Repeat these records exactly, pictures excluded.
**** SOURCE INFORMATION
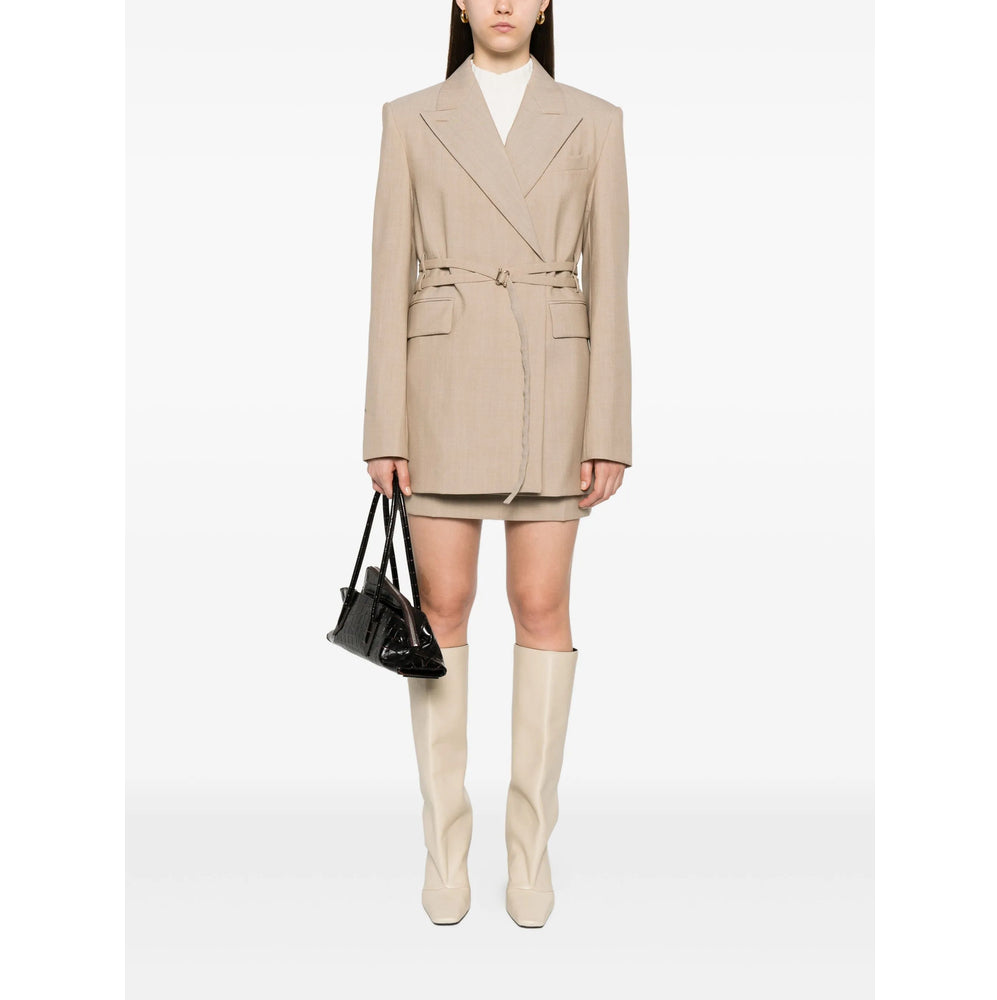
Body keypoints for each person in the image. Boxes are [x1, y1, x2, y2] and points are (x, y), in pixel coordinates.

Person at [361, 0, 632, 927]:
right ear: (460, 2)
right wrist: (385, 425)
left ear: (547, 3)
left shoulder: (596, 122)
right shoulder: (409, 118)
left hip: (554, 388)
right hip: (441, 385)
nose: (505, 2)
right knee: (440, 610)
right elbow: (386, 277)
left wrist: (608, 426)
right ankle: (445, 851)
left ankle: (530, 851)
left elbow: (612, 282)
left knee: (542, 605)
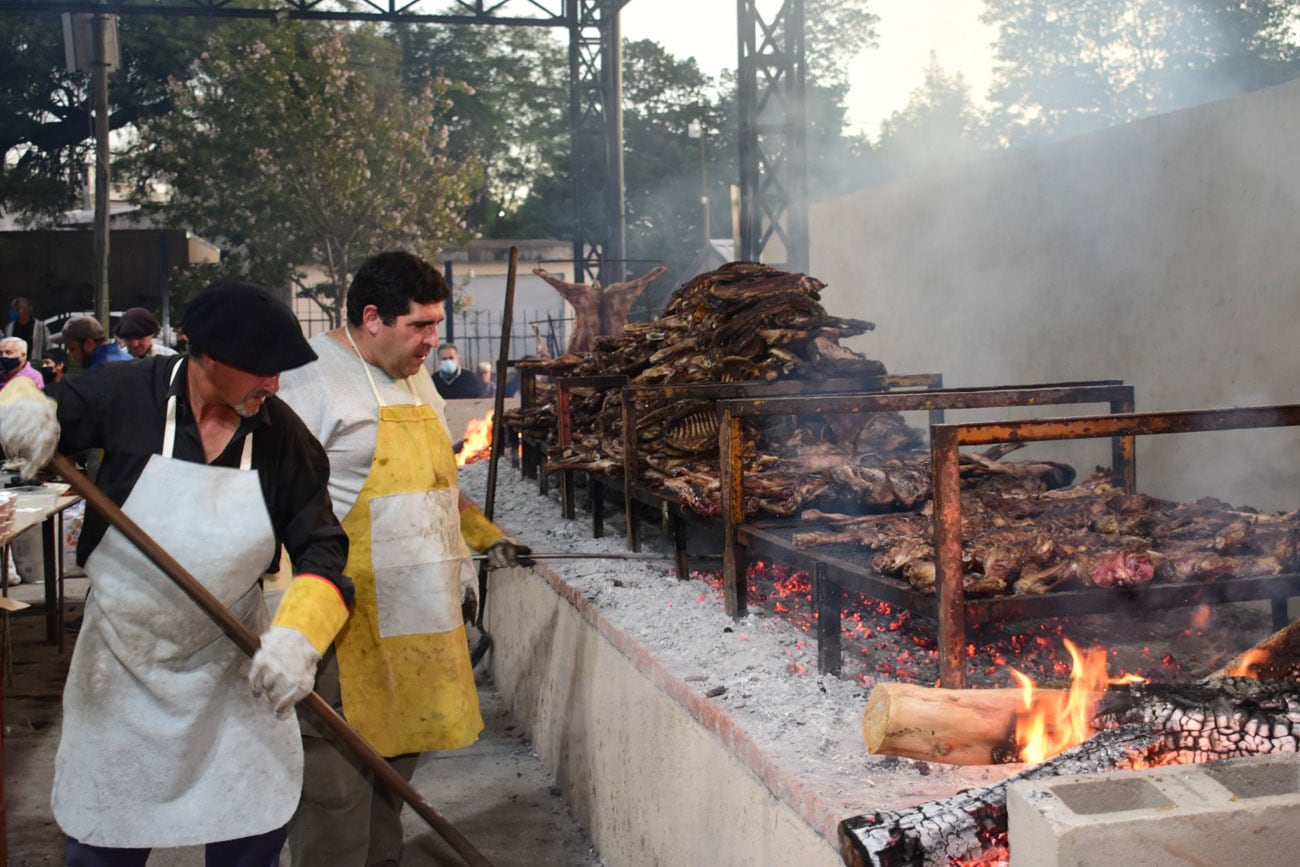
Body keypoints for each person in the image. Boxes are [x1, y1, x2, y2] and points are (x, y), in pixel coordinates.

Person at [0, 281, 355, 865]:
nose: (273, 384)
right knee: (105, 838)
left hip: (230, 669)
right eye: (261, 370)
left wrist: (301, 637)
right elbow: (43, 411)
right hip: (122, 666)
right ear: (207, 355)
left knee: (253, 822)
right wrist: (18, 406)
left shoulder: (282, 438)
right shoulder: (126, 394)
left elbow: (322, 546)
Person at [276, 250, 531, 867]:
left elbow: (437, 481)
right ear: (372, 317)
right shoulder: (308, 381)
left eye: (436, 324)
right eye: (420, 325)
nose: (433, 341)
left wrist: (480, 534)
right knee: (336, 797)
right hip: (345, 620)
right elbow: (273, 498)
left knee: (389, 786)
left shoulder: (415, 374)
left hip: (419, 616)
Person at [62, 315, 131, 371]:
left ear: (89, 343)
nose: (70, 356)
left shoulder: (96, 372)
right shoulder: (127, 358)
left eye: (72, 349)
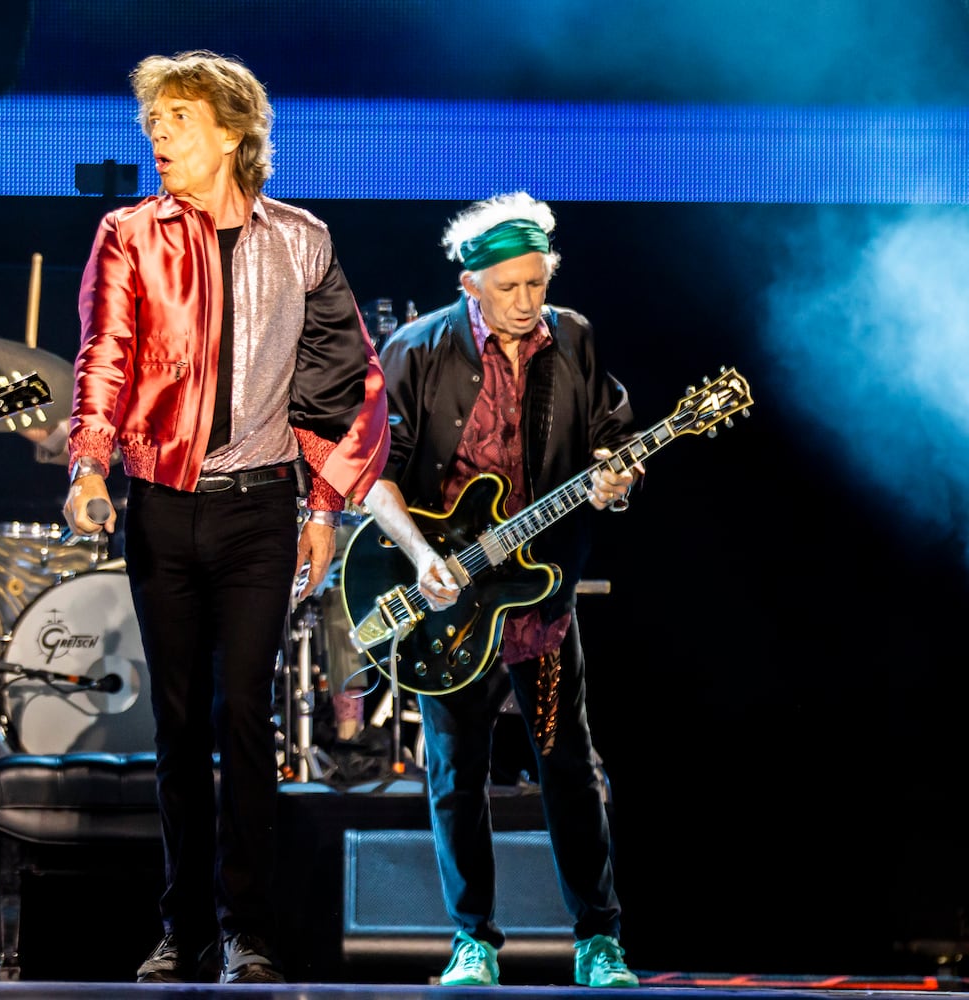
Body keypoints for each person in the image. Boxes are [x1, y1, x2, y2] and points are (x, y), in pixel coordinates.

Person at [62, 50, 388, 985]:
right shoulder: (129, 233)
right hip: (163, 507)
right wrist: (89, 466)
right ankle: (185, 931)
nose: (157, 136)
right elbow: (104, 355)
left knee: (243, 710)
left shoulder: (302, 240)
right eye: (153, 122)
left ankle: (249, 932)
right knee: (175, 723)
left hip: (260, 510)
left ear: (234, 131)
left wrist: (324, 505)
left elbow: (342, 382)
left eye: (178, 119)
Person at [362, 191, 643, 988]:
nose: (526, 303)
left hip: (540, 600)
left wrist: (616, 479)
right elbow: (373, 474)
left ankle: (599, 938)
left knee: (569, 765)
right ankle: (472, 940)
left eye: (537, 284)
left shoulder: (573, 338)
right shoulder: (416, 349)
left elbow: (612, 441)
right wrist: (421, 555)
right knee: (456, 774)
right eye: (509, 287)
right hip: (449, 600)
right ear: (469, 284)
********
__OUTPUT__.
Body keypoints for each person in the image. Boxes are [x1, y1, x2, y2] and points are (x, y), in pixel coordinates.

Person at [361, 0, 632, 927]:
right ear: (460, 2)
right wrist: (385, 425)
left ear: (547, 3)
left shoulder: (596, 122)
right shoulder: (409, 118)
left hip: (554, 388)
right hip: (441, 385)
nose: (505, 2)
right knee: (440, 610)
right elbow: (386, 277)
left wrist: (608, 426)
right ankle: (445, 851)
left ankle: (530, 851)
left elbow: (612, 282)
left knee: (542, 605)
Body keypoints for each person in the image. Boxes are [x1, y1, x2, y2] and points are (x, y), in pixel coordinates.

Person at [0, 281, 355, 865]:
nose: (273, 384)
right knee: (105, 838)
left hip: (230, 669)
right eye: (261, 370)
left wrist: (301, 637)
right elbow: (43, 411)
right hip: (122, 666)
right ear: (207, 355)
left knee: (253, 822)
right wrist: (18, 406)
left shoulder: (282, 438)
right shoulder: (126, 394)
left elbow: (322, 546)
Person at [276, 250, 531, 867]:
left elbow: (437, 481)
right ear: (372, 317)
right shoulder: (308, 381)
left eye: (436, 324)
right eye: (420, 325)
nose: (433, 341)
left wrist: (480, 534)
right knee: (336, 797)
right hip: (345, 620)
right elbow: (273, 498)
left knee: (389, 786)
left shoulder: (415, 374)
left hip: (419, 616)
Person at [62, 315, 131, 371]:
left ear: (89, 343)
nose: (70, 356)
left shoulder: (96, 372)
right shoulder: (127, 358)
left eye: (72, 349)
Body keypoints for each person in the image. Boxes are [x1, y1, x2, y2] and points are (x, y), in pixel coordinates.

Person at [62, 50, 388, 985]:
right shoulder: (129, 233)
right hip: (163, 507)
right wrist: (89, 466)
right ankle: (185, 931)
nose: (157, 136)
right elbow: (104, 355)
left knee: (243, 710)
left shoulder: (302, 240)
right eye: (153, 122)
left ankle: (249, 932)
right knee: (175, 723)
left hip: (260, 510)
left ear: (234, 131)
left wrist: (324, 505)
left elbow: (342, 382)
left eye: (178, 119)
Person at [362, 191, 643, 988]:
nose: (526, 303)
left hip: (540, 600)
left wrist: (616, 479)
right elbow: (373, 474)
left ankle: (599, 938)
left knee: (569, 765)
right ankle: (472, 940)
left eye: (537, 284)
left shoulder: (573, 338)
right shoulder: (416, 349)
left elbow: (612, 441)
right wrist: (421, 555)
right knee: (456, 774)
right eye: (509, 287)
right hip: (449, 600)
right ear: (469, 284)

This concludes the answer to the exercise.